Vinyl Makes a Comeback

I used to be the owner of about 2,000 vinyl, long playing (LP) albums. Also known as records. As the 5″ optical disc (CD) grew in popularity, my CD collection followed suit and I began to pass along my albums to friends or sell them at garage sales. Slowly my music collection went from 12″ discs to 5″ discs. They were easier store and move, but required new playing hardware. I didn’t have a CD player in my car which meant I continued to make mix cassette tapes from CD’s so my music could travel. Soon a portable CD player was added to my travel bag, expending the possibilities even further.

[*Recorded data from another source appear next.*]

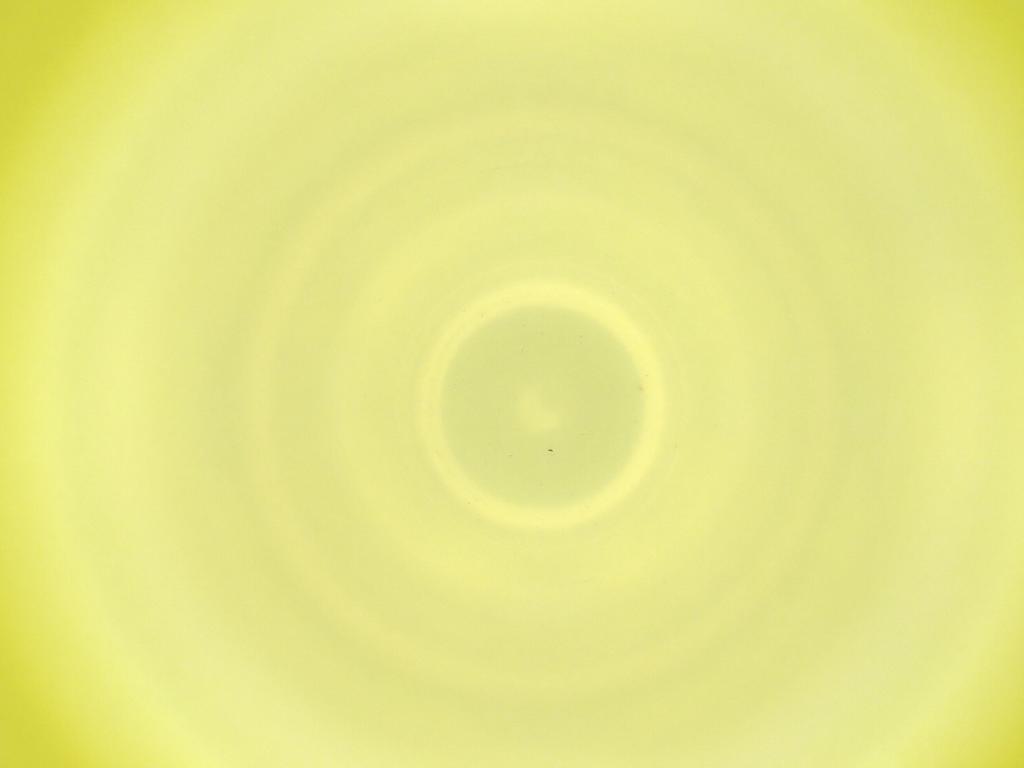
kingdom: Animalia
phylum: Arthropoda
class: Insecta
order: Diptera
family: Cecidomyiidae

Then Steve Jobs invented the iPod which signaled another shift for music; the conversion to digital and streaming. Yes, we had Napster and other music sharing sites, but use of them was limited to a sub-section of the music consuming public.

First iPod

We began to feed CD’s into our computer and transfer music into iTunes which was installed on the hard drive. From there we could load playlists onto the iPod. Just like that, the death of the Walkman. It was a time-consuming process to transform one’s collection to digital, but we did it anyway.

Music labels stopped placing orders for vinyl, which ended a generation’s cultural icon for the packaging of music and expression. CD’s filled stores and we bought them. Lots of them. But technology was not finished with music. Pandora and Spotify, along with dozens of other sites / apps  cropped up to curate and stream music for free or without embarrassing ads, for a small monthly fee. Streaming is how we listen, discover and share music. There are millions of Millennials that have never been in a record store and most no longer browse CD bins. Music comes across the Internet directly to the glass of their smartphones and into their ears via bluetooth.

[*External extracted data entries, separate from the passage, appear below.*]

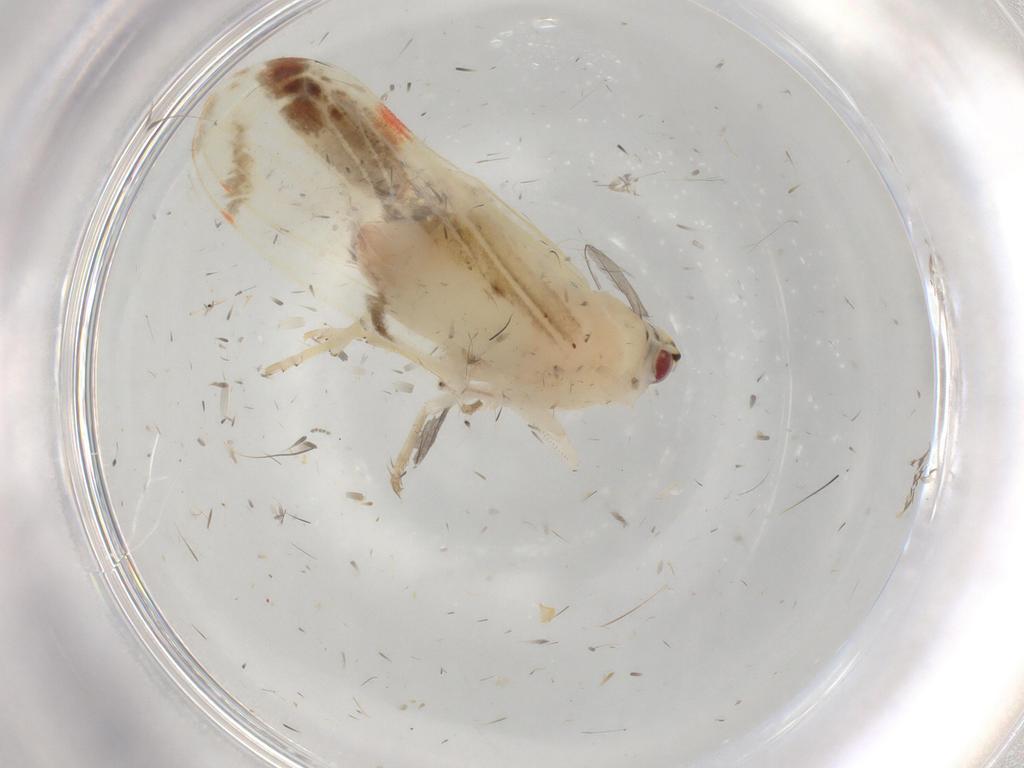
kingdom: Animalia
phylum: Arthropoda
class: Insecta
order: Hemiptera
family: Derbidae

But something has been slowing happening lately and I’ve seen evidence in my local Barnes and Noble store. B&N has replaced racks of CD’s and DVD’s and began stocking vinyl LP’s. Hundreds of them.

BN Vinyl 2

The industry has done away with the terms album, LP and record, and are describing this format of music as vinyl. We all knew it was vinyl when we were listening decades ago, but we didn’t much care about the material, only about the meaning of the music. Vinyl is a nice pithy term. A way to distinguish this format from digital or streaming. Seeing vinyl’s comeback makes me smile.

There are two headwinds facing vinyl and they may be too strong for it to be more than a passing fad. First, the factories who manufactured vinyl have been idle for years. Getting them back on line will take investment and time. The second is the hardware needed. To listen to vinyl properly you need a turntable, an amplifier and quality speakers. There are turntables with USB ports that can be hooked up to digital speakers or one’s computer, but this is not at all an acceptable or respectful way to listen.

record-player

I’m going to spend the rest of this weekend dusting off my Hitachi diamond stylus turntable, cable it to my Pioneer amplifier and set it to Phono. The diamond stylus will slowly descend onto the grooves of the thin vinyl disc and sound will flow from my Boston Acoustics speakers. I wonder what my ears will think. I also wonder if I will be purchasing many of those albums a second time on vinyl.